As a small child I was sent to stay with my aunt each time my mother had a baby; on Monday mornings I stood beside her in the wash house as she plucked clothes from a steaming copper with a pair of giant wooden tongs and fed them through the fearsome rollers. I was allowed to turn the handle, watching joyfully as water streamed into a gully in the floor. If it was a good drying day, the wash would be hung out in the garden; otherwise it was hoisted by pulleys onto a wooden rack above the solid fuel stove in her kitchen.
I’ve just bought one of these racks for the Granary from www.ironmongeryonline.com, whose sales have risen steadily in the past six months – fuelled possibly by the boom in real nappies and face flannels, the on-trend alternative to expensively packaged cleansers. Other straws in the wind of a new austerity are long waiting lists for allotments, soaring sales of packets of vegetable seeds and compost bins, and a tiny, valiant shift towards buying locally produced food.

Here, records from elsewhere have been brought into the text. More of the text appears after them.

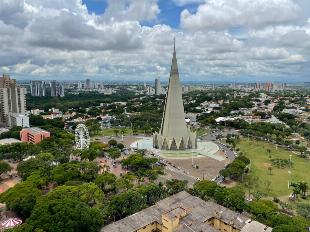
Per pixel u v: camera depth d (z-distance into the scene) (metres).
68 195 154.50
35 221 125.94
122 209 153.12
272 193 193.75
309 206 168.12
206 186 175.38
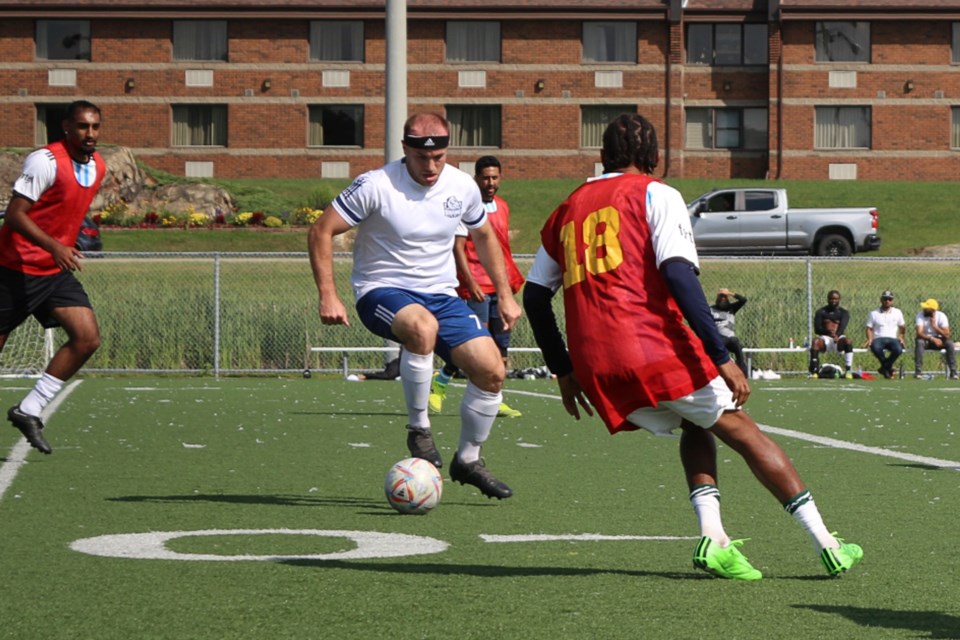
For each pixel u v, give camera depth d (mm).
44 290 26641
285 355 63844
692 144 154125
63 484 24453
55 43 152375
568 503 22359
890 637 12719
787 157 151750
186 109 153375
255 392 50125
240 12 151375
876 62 151875
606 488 24250
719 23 152625
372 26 152375
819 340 65188
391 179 22250
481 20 152000
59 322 27000
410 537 18797
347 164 153000
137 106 152500
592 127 153250
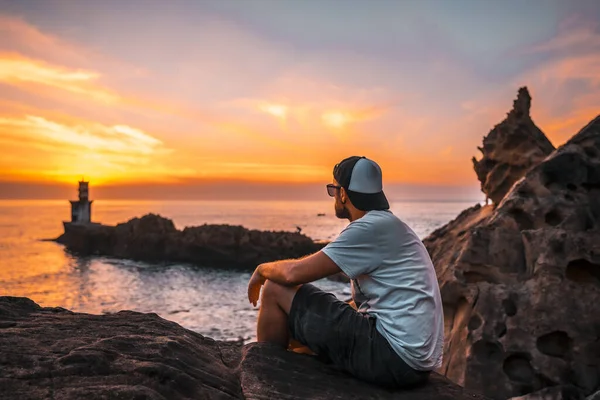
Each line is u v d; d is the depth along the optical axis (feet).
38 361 7.49
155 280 154.20
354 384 9.12
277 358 9.54
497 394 17.69
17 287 146.20
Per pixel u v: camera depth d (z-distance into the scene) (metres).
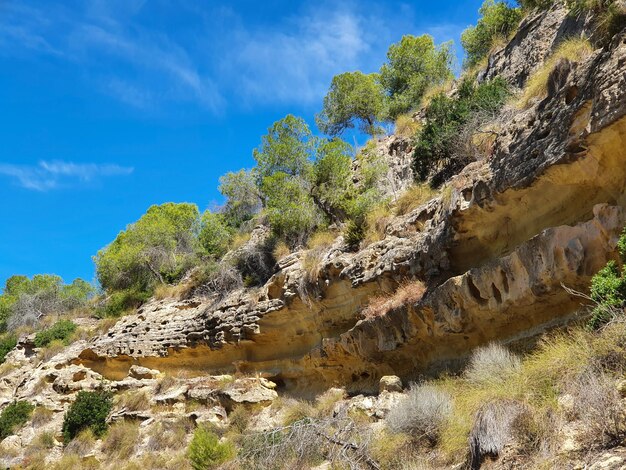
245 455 14.28
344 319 18.34
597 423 7.54
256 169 31.25
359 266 17.23
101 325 33.84
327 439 12.91
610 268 9.12
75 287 51.34
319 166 25.83
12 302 49.19
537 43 20.17
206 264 30.47
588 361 8.33
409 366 15.72
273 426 18.38
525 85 19.11
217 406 21.16
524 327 11.95
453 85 27.94
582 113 10.02
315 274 19.19
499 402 9.19
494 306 11.99
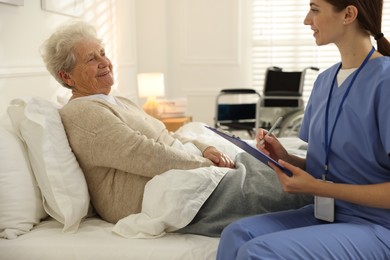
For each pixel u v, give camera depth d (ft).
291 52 17.46
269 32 17.46
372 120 4.31
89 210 6.06
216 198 5.59
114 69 14.60
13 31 8.24
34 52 9.01
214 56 17.58
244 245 4.11
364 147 4.38
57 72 6.51
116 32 14.76
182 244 5.08
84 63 6.42
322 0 4.44
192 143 6.79
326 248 4.03
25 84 8.63
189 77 17.74
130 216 5.50
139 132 5.91
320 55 17.31
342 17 4.42
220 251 4.48
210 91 17.71
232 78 17.69
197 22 17.44
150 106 12.99
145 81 13.16
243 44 17.63
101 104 6.03
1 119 6.61
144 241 5.16
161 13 16.96
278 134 14.49
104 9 13.57
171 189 5.31
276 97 13.99
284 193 5.63
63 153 5.59
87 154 5.74
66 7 10.47
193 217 5.31
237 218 5.46
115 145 5.65
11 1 7.95
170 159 5.73
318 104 4.91
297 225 4.68
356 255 4.08
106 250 5.00
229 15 17.34
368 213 4.45
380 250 4.18
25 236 5.30
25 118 5.60
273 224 4.60
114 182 5.82
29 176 5.59
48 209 5.69
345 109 4.49
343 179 4.57
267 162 4.42
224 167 6.28
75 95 6.59
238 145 4.65
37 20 9.15
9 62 8.11
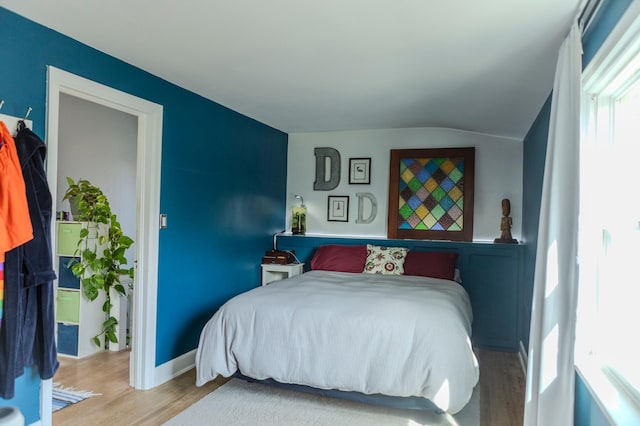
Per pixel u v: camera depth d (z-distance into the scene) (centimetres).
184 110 337
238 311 291
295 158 522
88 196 396
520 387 320
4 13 209
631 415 135
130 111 294
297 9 199
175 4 198
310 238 495
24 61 218
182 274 339
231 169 406
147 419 260
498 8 186
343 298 297
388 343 257
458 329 262
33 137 214
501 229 433
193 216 351
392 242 463
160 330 317
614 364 174
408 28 213
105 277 401
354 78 299
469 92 309
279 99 363
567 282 186
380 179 489
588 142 189
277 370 271
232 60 271
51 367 222
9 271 202
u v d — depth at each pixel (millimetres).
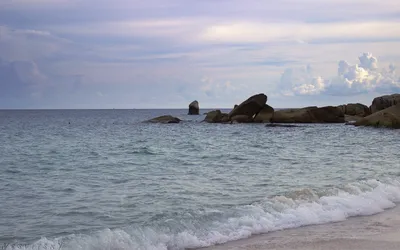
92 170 19031
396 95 63438
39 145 34219
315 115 63844
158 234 8516
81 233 8859
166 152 27828
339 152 26609
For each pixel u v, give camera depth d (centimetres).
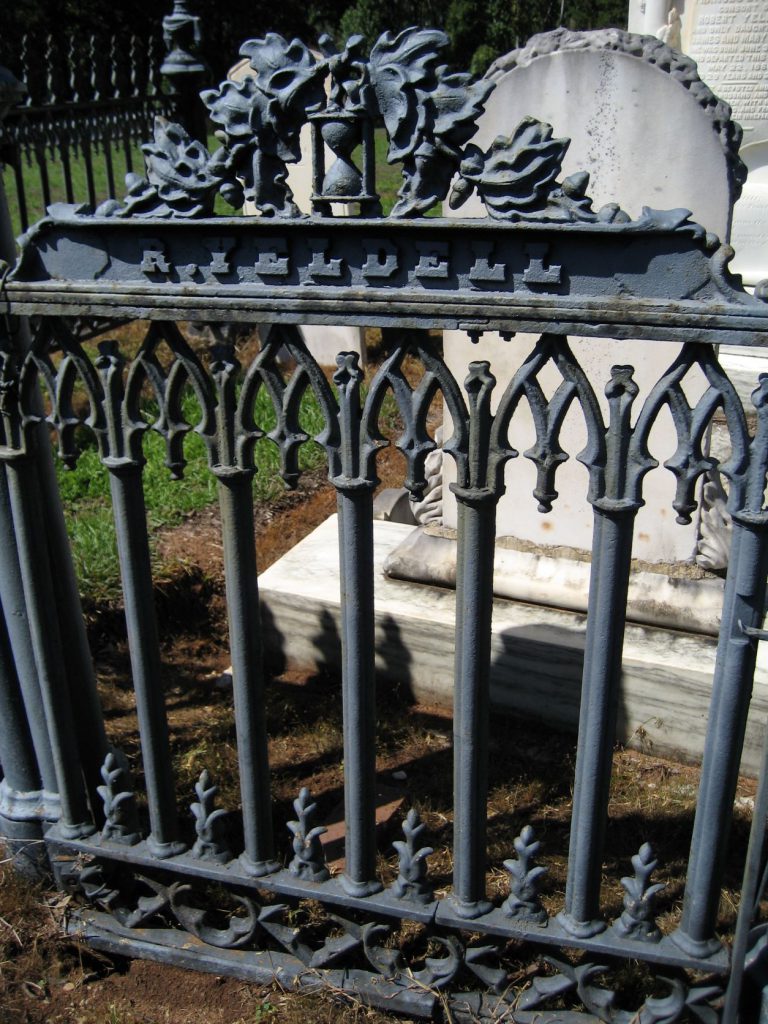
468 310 156
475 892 196
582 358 313
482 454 165
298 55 153
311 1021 203
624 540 164
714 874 180
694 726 289
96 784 235
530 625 309
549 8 2447
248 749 199
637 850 254
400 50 147
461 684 182
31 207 1084
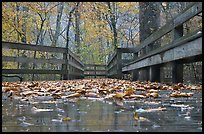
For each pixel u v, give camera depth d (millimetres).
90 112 2082
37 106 2484
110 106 2473
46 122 1648
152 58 6180
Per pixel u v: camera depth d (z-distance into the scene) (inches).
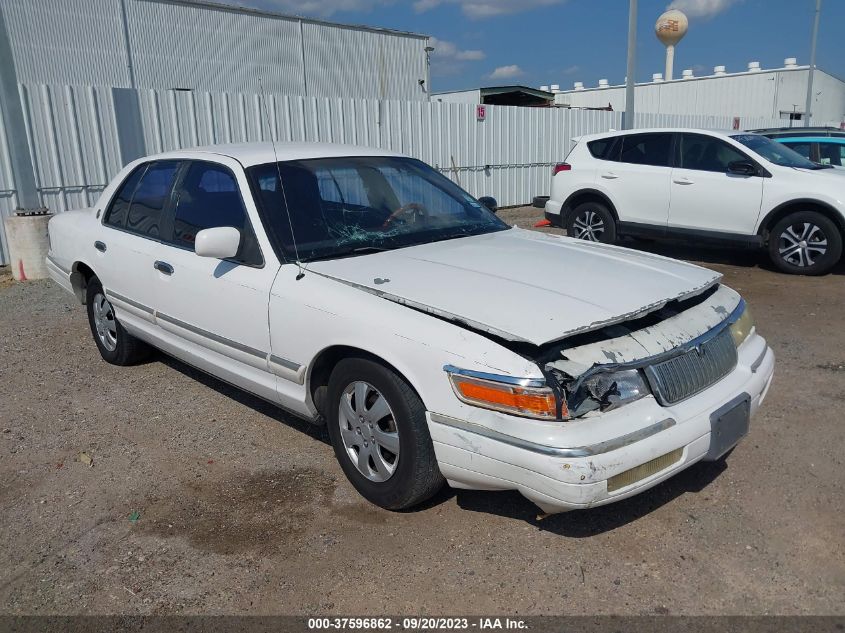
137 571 117.6
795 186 313.1
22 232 335.9
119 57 732.0
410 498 125.6
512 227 179.3
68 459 157.5
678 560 116.6
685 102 1376.7
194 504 137.4
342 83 922.1
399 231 160.1
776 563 115.3
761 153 330.3
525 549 120.7
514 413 105.9
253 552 121.8
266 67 845.2
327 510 133.9
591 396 106.7
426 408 115.7
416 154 529.7
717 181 333.4
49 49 684.1
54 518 134.3
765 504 132.1
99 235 199.8
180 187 175.2
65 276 220.8
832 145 441.1
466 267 135.3
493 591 110.6
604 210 373.7
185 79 782.5
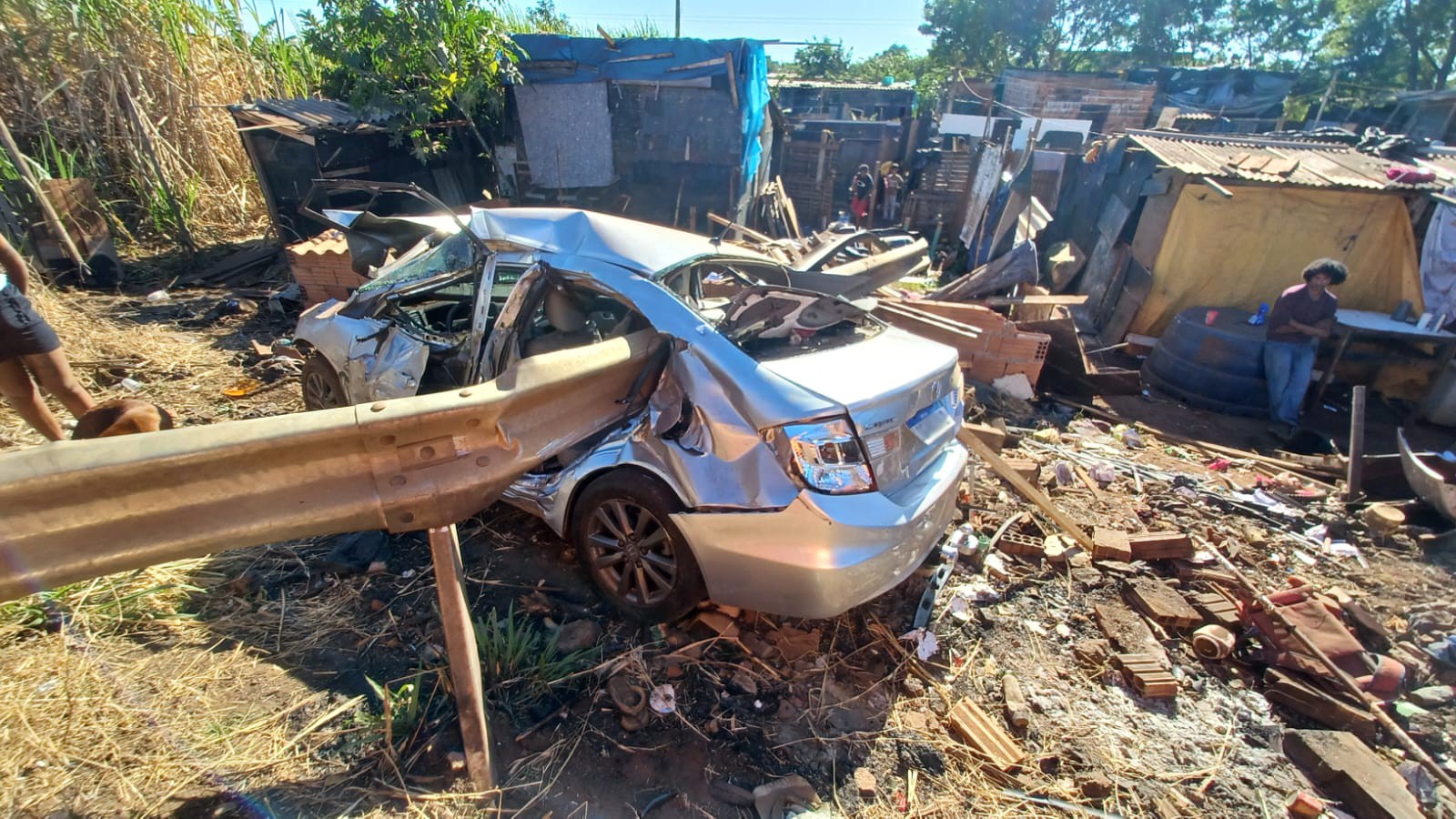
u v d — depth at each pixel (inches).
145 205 366.6
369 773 87.4
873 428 100.7
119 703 92.7
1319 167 305.3
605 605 122.5
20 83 333.1
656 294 115.3
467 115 372.2
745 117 397.7
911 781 93.9
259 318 274.1
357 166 359.3
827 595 99.0
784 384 101.5
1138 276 327.6
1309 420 258.1
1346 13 1118.4
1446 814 95.7
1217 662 120.9
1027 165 394.6
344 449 71.4
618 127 396.5
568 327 130.5
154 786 82.3
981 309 239.1
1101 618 126.5
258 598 116.0
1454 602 141.3
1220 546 157.0
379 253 228.1
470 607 119.3
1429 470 165.6
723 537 102.0
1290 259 301.9
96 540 62.3
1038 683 113.2
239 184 416.5
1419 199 281.4
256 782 84.6
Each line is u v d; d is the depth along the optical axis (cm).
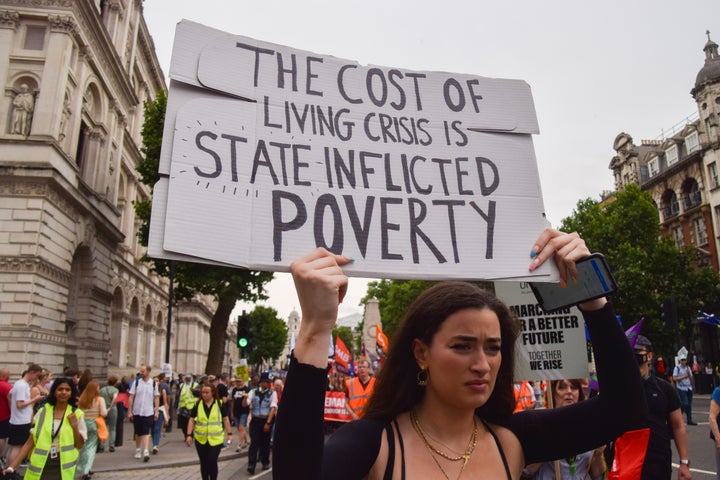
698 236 4378
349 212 245
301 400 151
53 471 660
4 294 2281
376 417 192
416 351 192
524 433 209
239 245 228
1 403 1127
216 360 2609
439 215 256
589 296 224
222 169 235
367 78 273
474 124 277
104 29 3022
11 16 2573
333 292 160
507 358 212
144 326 5041
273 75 258
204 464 883
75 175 2781
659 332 3397
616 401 208
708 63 4331
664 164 4959
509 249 257
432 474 177
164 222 221
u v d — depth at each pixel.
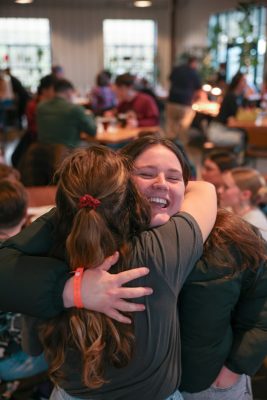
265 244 0.98
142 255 0.79
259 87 7.64
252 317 1.00
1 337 1.37
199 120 6.89
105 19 11.12
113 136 4.27
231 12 8.85
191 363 0.95
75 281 0.74
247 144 4.72
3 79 8.18
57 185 0.79
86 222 0.72
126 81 4.83
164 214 0.86
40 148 2.88
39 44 11.08
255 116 4.93
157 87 10.85
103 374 0.79
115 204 0.75
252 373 1.00
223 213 1.00
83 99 8.49
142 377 0.81
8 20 10.78
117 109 5.21
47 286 0.74
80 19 11.02
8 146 7.36
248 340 0.99
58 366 0.79
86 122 3.71
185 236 0.83
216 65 9.21
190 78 7.07
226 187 2.18
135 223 0.81
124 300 0.76
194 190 1.00
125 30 11.34
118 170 0.77
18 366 1.41
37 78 11.29
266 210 2.78
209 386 0.98
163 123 8.36
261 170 5.41
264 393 1.30
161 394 0.83
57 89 3.68
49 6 10.73
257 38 6.49
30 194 2.53
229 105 5.00
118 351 0.76
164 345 0.81
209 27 9.85
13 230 1.53
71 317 0.75
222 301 0.91
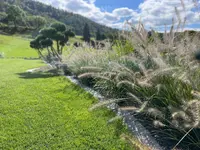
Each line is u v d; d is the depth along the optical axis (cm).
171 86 244
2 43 3375
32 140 239
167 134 227
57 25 1117
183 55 249
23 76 707
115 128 260
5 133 255
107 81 380
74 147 223
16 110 335
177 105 230
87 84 530
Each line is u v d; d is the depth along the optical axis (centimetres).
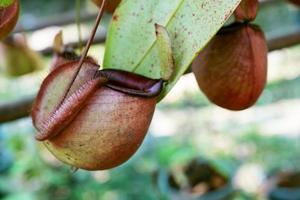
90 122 36
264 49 42
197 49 36
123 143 36
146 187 143
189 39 36
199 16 36
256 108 205
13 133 150
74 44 63
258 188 139
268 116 198
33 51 78
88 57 40
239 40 41
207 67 42
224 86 41
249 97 42
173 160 148
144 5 38
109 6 41
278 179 135
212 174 132
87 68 37
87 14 100
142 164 150
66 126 36
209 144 173
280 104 209
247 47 41
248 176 156
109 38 39
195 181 131
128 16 39
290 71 227
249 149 173
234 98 42
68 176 146
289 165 163
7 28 38
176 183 132
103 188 144
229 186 130
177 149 154
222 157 158
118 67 39
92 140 36
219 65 41
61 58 43
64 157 36
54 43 43
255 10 41
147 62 38
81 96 35
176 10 37
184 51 36
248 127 187
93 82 36
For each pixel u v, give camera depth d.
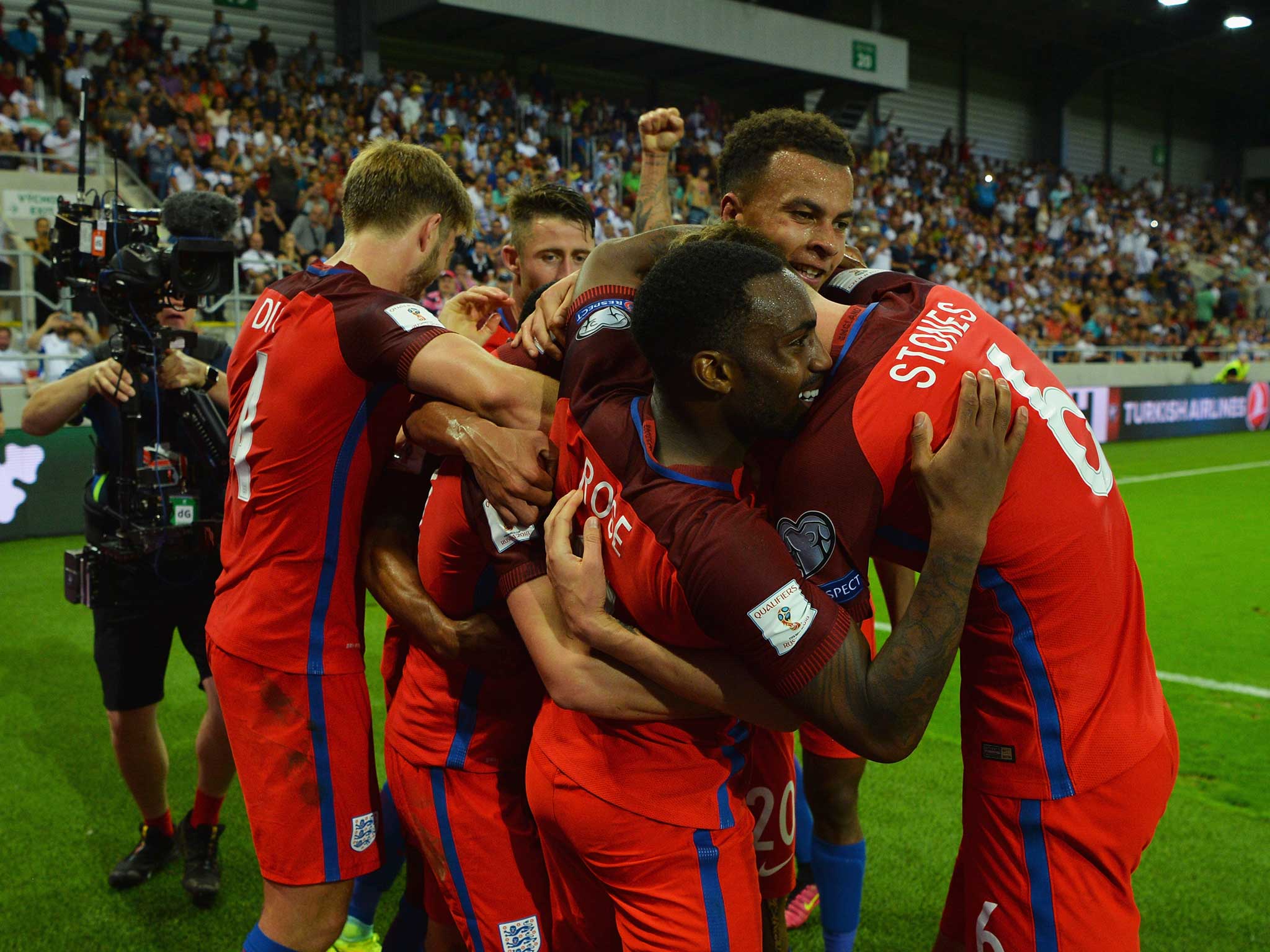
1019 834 1.43
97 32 13.66
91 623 5.23
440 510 1.69
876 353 1.36
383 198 1.87
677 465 1.34
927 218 19.67
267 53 14.02
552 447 1.57
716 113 19.12
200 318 9.41
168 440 2.71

Trish Marsh is the “sustainable development officer” for our local authority and has vowed to live for a year eating only food grown in the county, or fair-trade produce such as coffee, olive oil and bananas (http://herefoodshire.blogspot.com). She started in February – a tough month when you’re so over root vegetables you could cry. The American novelist Barbara Kingsolver recorded a similar, even more rigorous experiment in her book, Animal, Vegetable, Miracle, recalling the thrill of discovering, on a dour, cold morning at her farmers’ market, a stall selling bright pink bunches of forced rhubarb amid the turnips and ancient wrinkled apples.
Now well into the rewards of early purple-sprouting broccoli, asparagus and baby salad leaves, with strawberries and broad beans just around the corner, Marsh says she has learned to shop with an open mind, like a French housewife. She keeps a tally and finds that, though she might spend more on meat than she did when she bought it at the supermarket, the family wastes much less. “I do think about people on low incomes, of course,” she says, “but if a quarter of the county’s population diverted £2 a week to local food, it would bring an extra £4 million into the local economy. We could make ourselves – both growers and consumers – much more food secure.”
What next in the search for eco-purity? Bottling, I fancy. Darning, possibly.